» Records provided
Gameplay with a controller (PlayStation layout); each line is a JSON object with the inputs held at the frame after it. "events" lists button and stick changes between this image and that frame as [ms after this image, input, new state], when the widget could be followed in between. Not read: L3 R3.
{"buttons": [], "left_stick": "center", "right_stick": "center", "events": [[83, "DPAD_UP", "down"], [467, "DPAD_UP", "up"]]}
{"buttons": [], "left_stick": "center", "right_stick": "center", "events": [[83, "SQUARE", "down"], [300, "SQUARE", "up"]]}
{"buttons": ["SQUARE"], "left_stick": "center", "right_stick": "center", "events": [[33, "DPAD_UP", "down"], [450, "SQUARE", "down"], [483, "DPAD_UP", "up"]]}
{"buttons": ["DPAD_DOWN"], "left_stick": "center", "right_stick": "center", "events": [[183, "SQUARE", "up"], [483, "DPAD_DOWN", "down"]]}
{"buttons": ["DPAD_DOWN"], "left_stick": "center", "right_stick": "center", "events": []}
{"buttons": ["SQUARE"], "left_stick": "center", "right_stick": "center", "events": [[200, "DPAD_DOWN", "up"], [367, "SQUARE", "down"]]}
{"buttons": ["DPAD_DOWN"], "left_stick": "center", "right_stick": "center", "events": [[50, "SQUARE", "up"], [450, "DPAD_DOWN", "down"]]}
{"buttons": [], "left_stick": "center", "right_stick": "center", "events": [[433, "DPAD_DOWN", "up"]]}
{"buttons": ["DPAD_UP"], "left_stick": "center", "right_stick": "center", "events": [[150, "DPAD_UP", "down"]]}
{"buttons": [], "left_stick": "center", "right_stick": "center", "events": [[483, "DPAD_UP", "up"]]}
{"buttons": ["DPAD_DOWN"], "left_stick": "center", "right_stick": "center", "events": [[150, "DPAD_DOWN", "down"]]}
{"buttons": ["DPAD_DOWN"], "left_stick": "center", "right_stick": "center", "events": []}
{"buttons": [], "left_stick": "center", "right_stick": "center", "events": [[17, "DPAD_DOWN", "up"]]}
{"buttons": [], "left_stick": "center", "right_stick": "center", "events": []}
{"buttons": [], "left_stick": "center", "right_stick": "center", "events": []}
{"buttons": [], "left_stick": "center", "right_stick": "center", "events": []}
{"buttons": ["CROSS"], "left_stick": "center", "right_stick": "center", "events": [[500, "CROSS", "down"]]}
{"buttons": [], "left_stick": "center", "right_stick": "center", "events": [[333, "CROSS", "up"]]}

» Your task
If a line of the data contains the word "SQUARE", count it; say how many such lines there are and nothing else.

» Reply
5